:: Source text ::
+---+

We may incur impairments charges related to our long-lived assets. We periodically evaluate the carrying value of our long-lived assets, including our property and equipment, identified intangible assets, and goodwill for impairment. In performing these assessments we rely on cash flow projections based on our current operating plans, estimates, and judgments. We could incur impairment charges if our actual results are materially different from such cash flow projections, which could have a material adverse effect on our financial position and results of operations. For the years ended December 31, 2015 and 2014, the Company incurred goodwill and intangible asset impairment charges of $25.6 million and $36.7 million, respectively.

+---+

:: Dataset extract ::
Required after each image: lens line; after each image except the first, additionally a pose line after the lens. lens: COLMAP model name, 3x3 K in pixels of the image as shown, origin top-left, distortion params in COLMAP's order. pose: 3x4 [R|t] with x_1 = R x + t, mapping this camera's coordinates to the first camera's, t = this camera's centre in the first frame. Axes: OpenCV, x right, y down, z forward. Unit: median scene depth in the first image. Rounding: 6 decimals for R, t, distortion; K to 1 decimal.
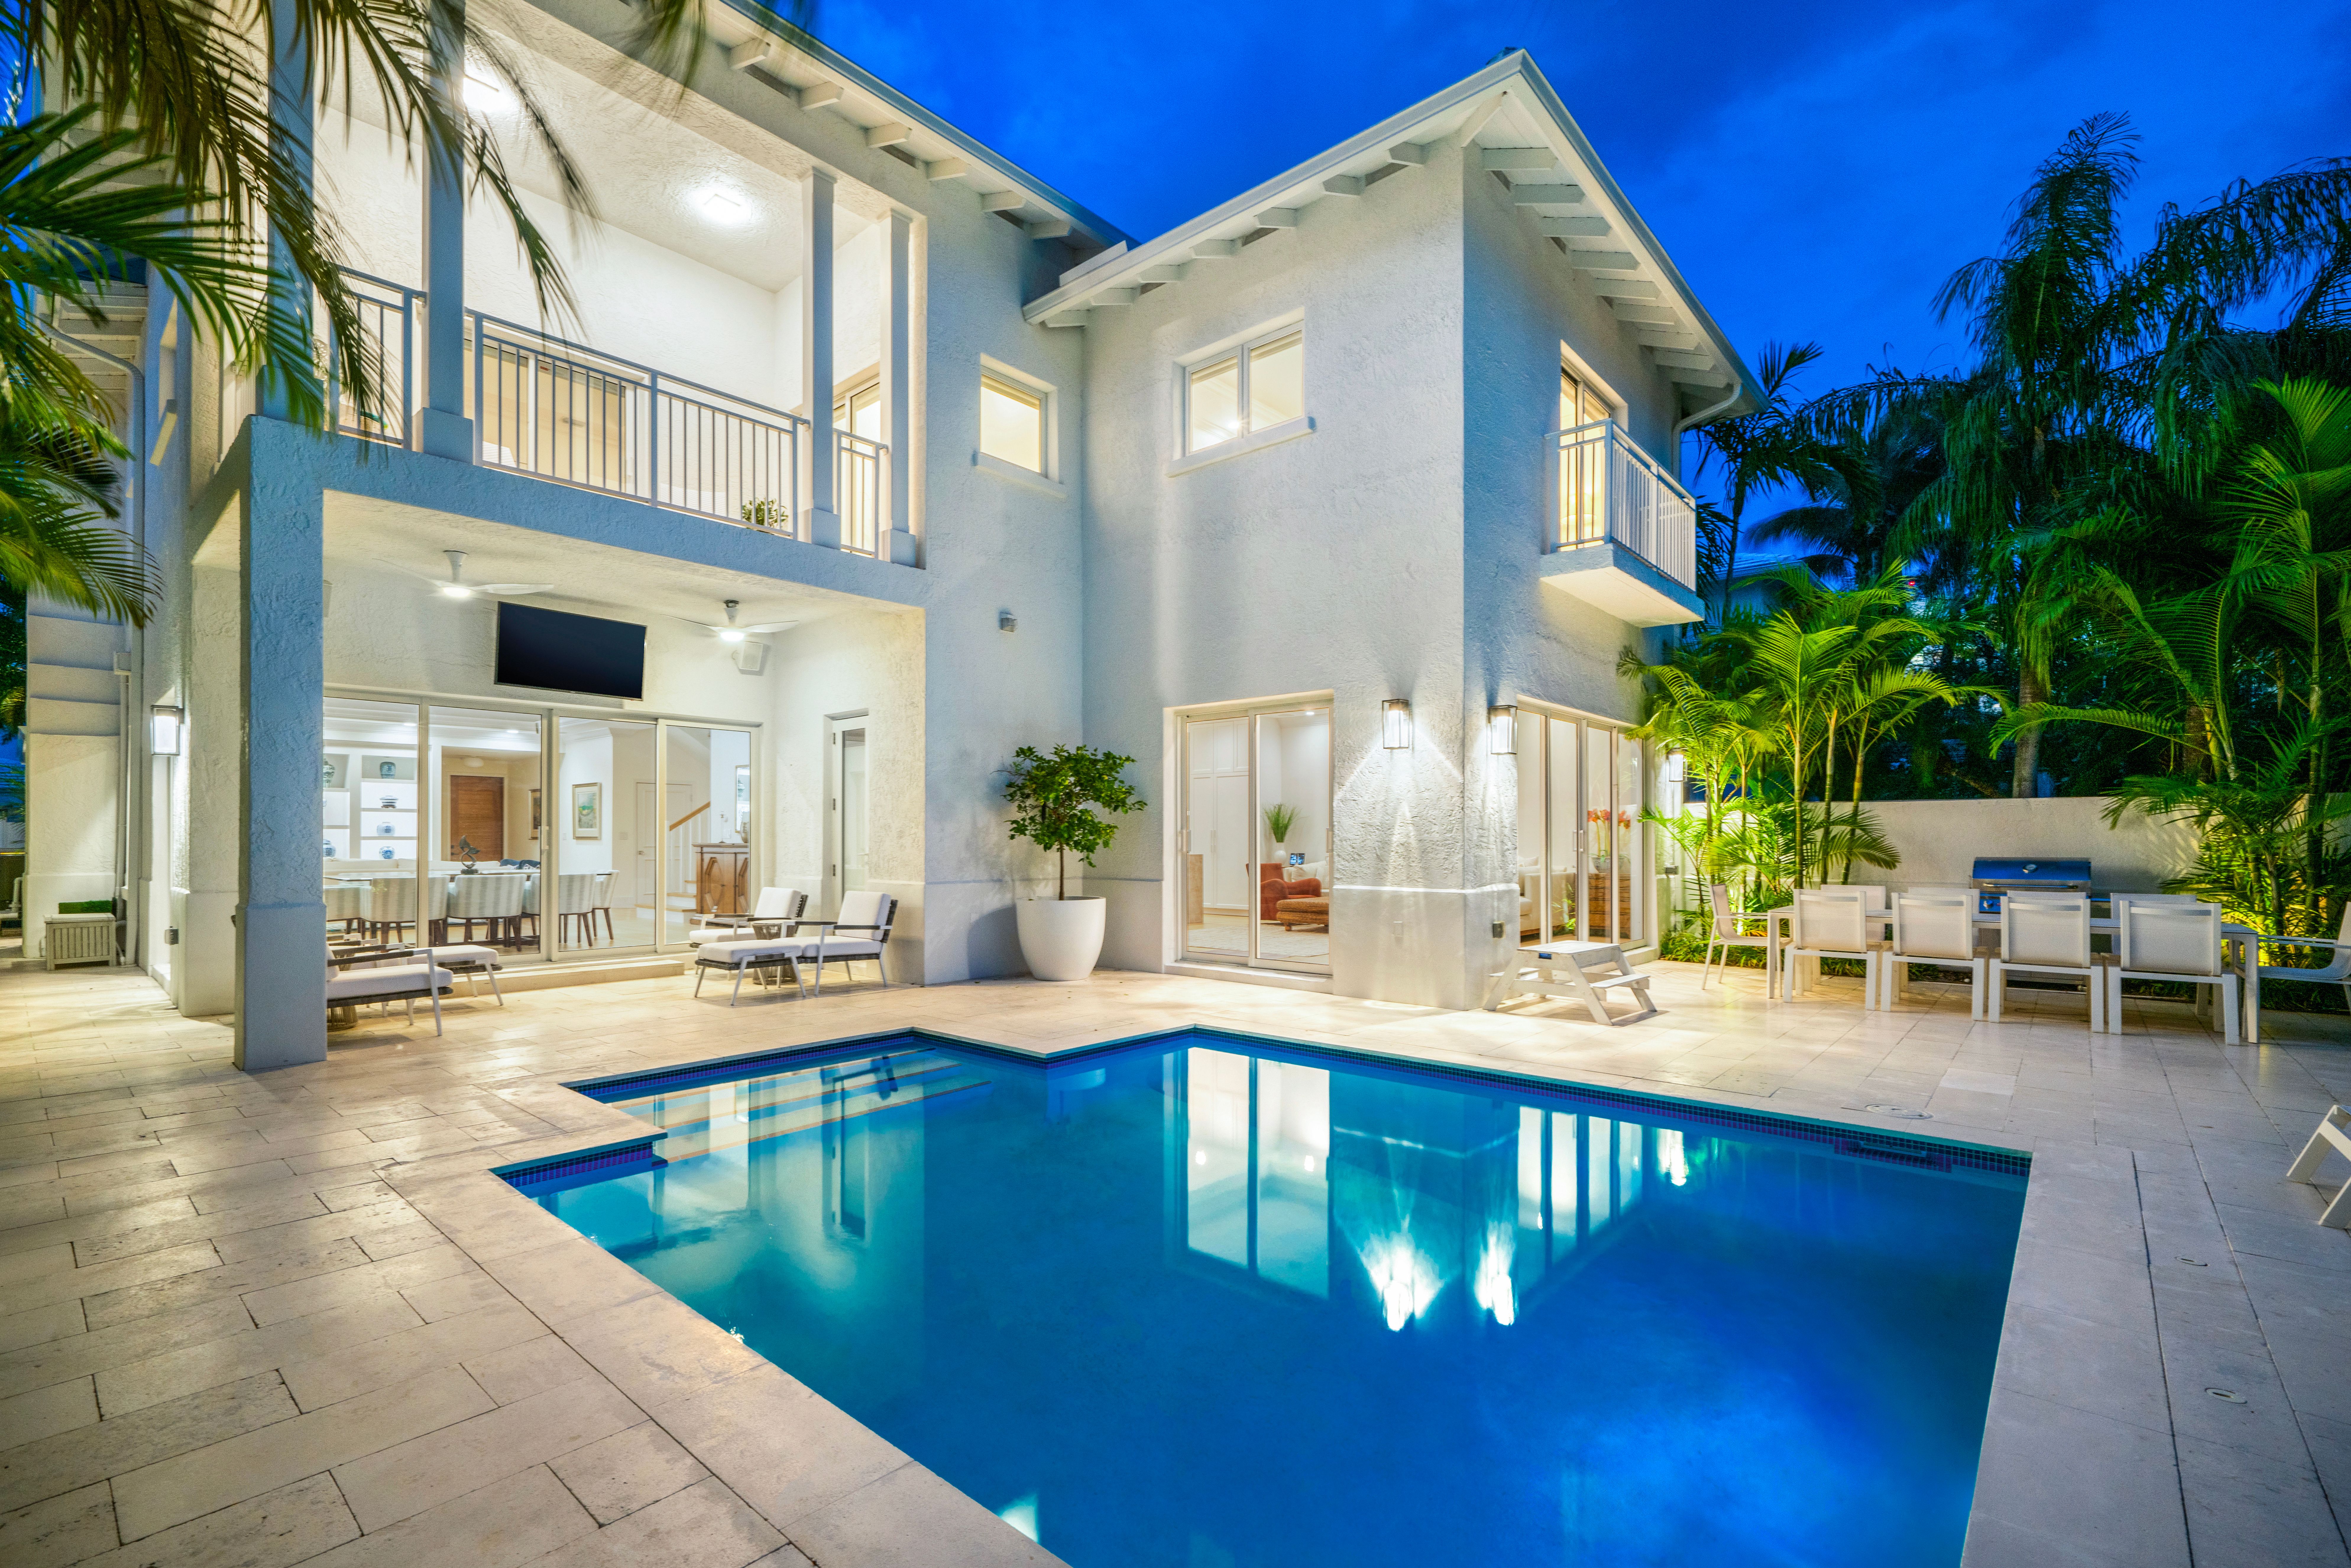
lens RADIAL K [[1022.2, 0, 1175.5], [0, 1022.2, 784.0], [0, 0, 1]] dist [-0.000188, -0.000054]
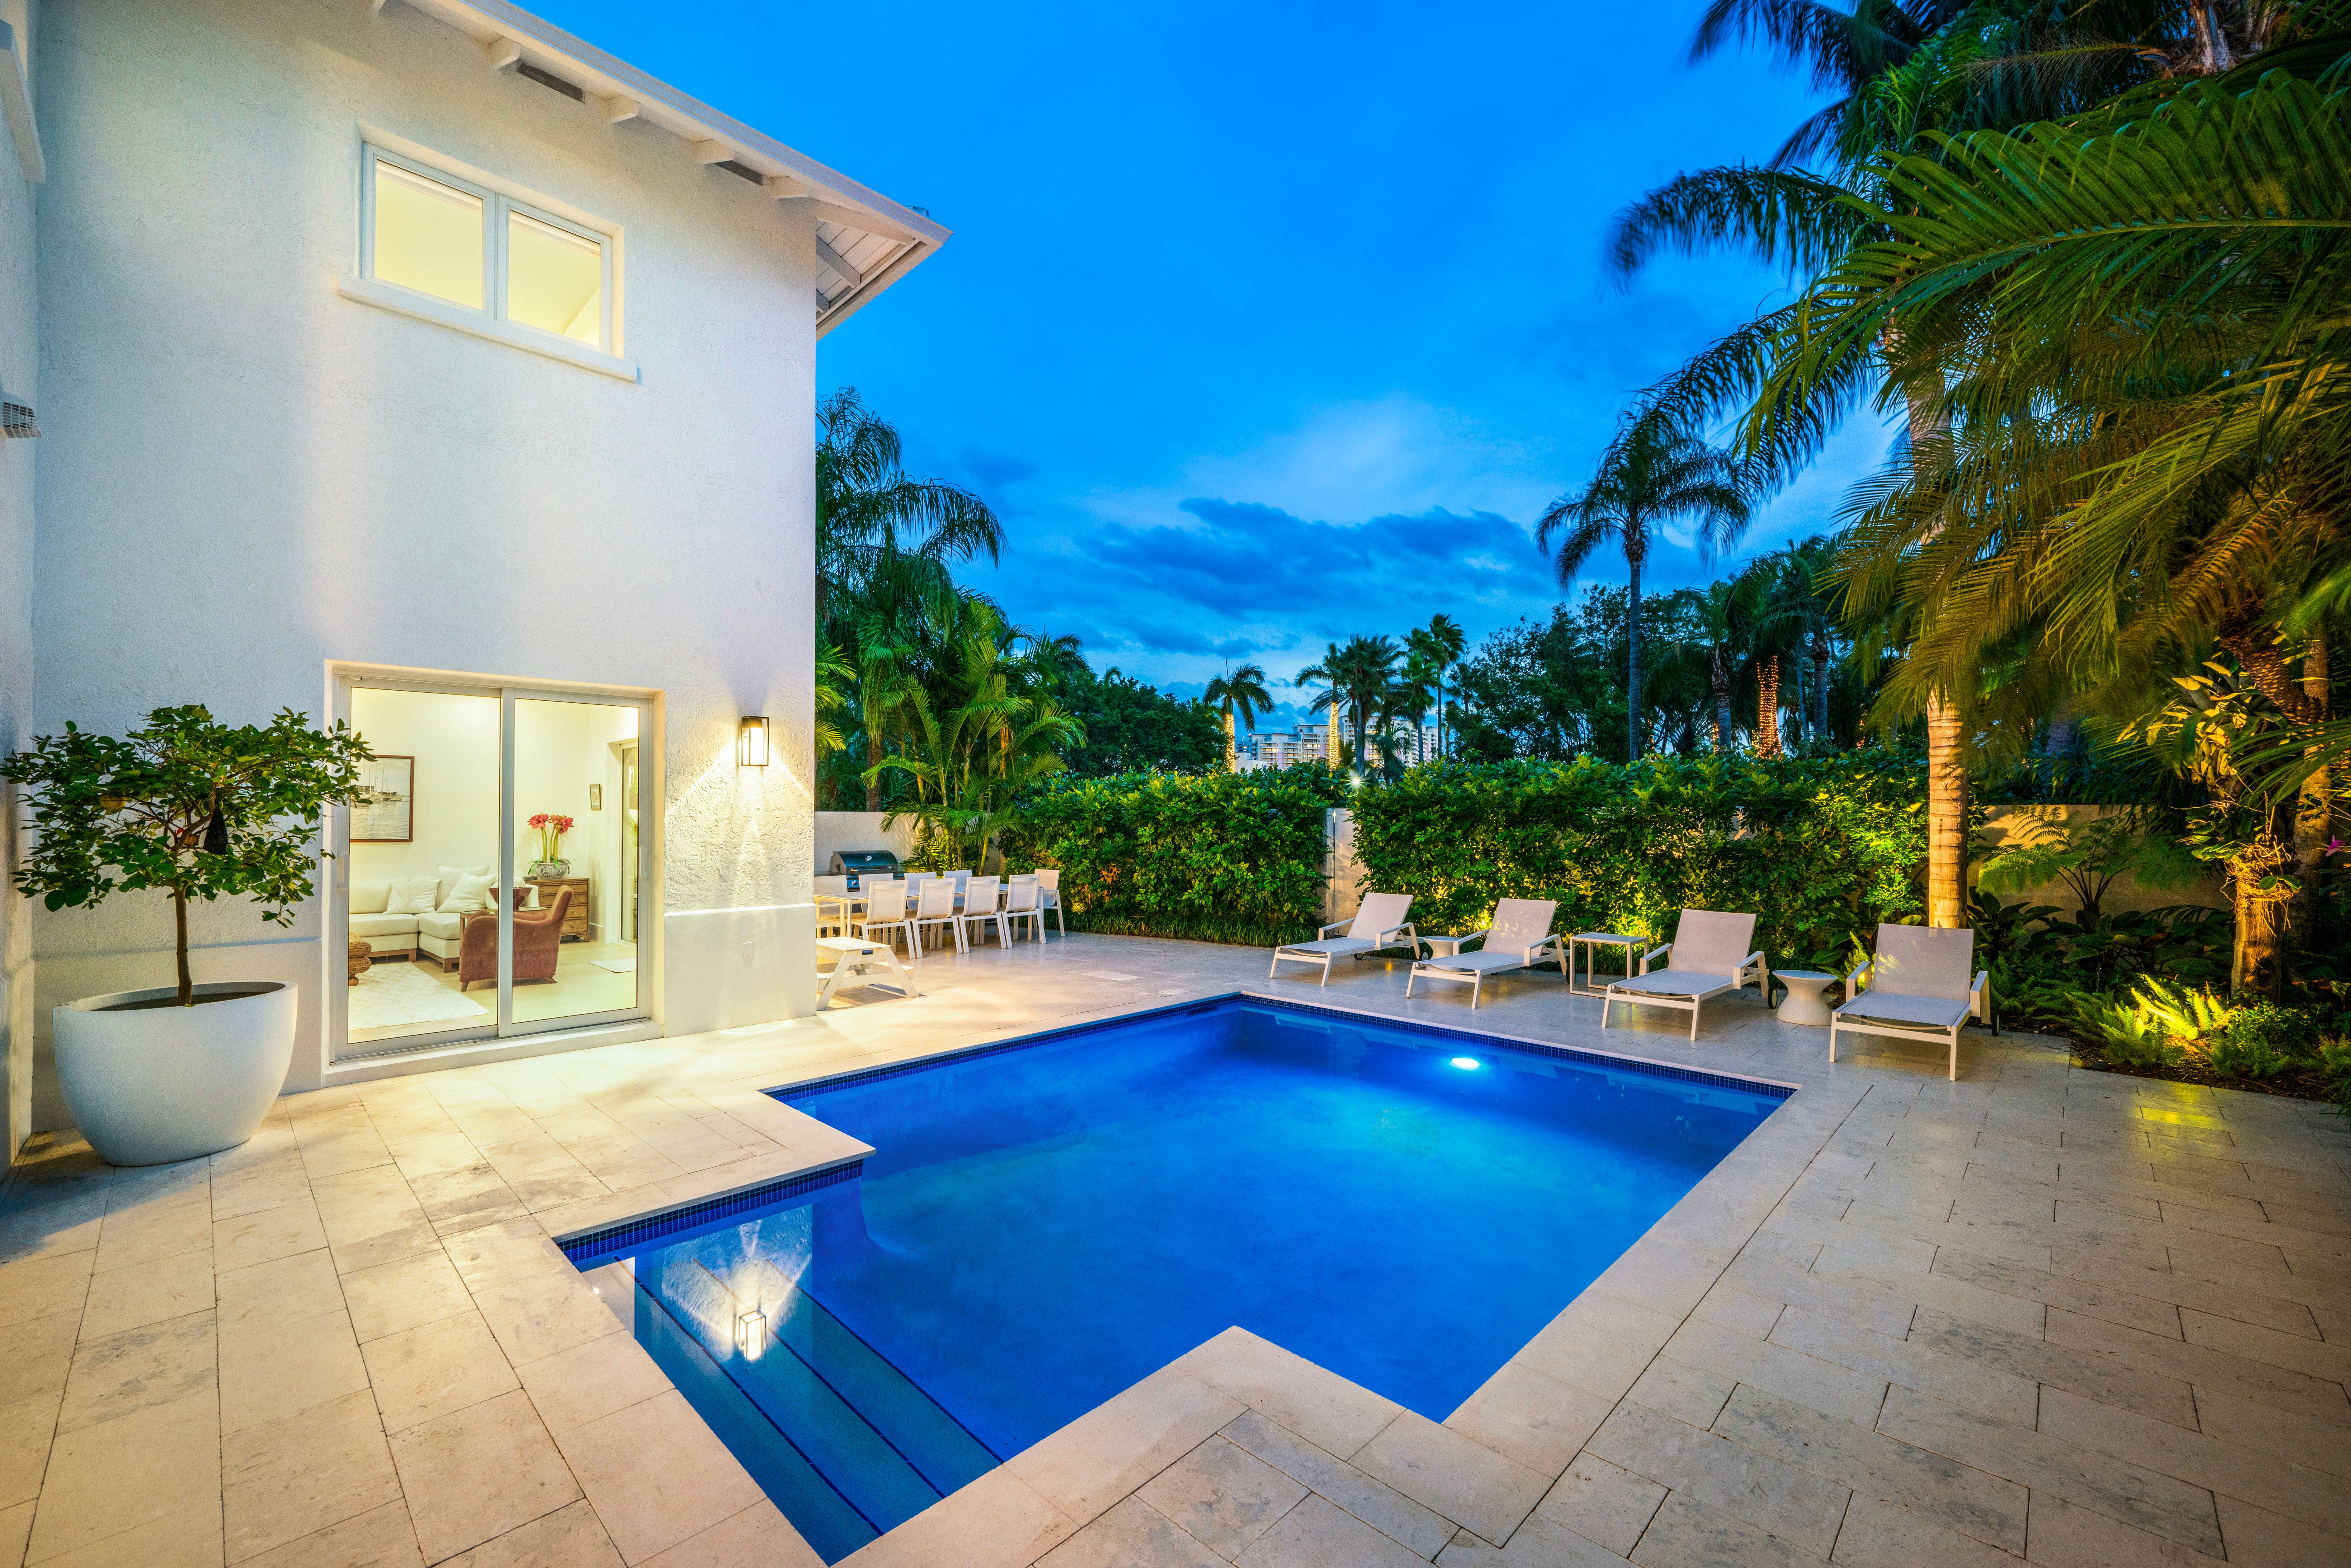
lens RADIAL K [[944.5, 0, 1175.5], [0, 944.5, 784.0], [0, 0, 1]] dist [-0.000248, -0.000106]
pose [[0.050595, 0.035756, 0.998079, -0.666254], [-0.049675, 0.998212, -0.033242, -0.007248], [-0.997483, -0.047898, 0.052280, 0.543826]]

+---+

:: The task ::
Reproduce verbatim the stretch of the impairment-risk passage from "We may incur" through "and $36.7 million, respectively.".

:: Written solution ::
We may incur impairments charges related to our long-lived assets. We periodically evaluate the carrying value of our long-lived assets, including our property and equipment, identified intangible assets, and goodwill for impairment. In performing these assessments we rely on cash flow projections based on our current operating plans, estimates, and judgments. We could incur impairment charges if our actual results are materially different from such cash flow projections, which could have a material adverse effect on our financial position and results of operations. For the years ended December 31, 2015 and 2014, the Company incurred goodwill and intangible asset impairment charges of $25.6 million and $36.7 million, respectively.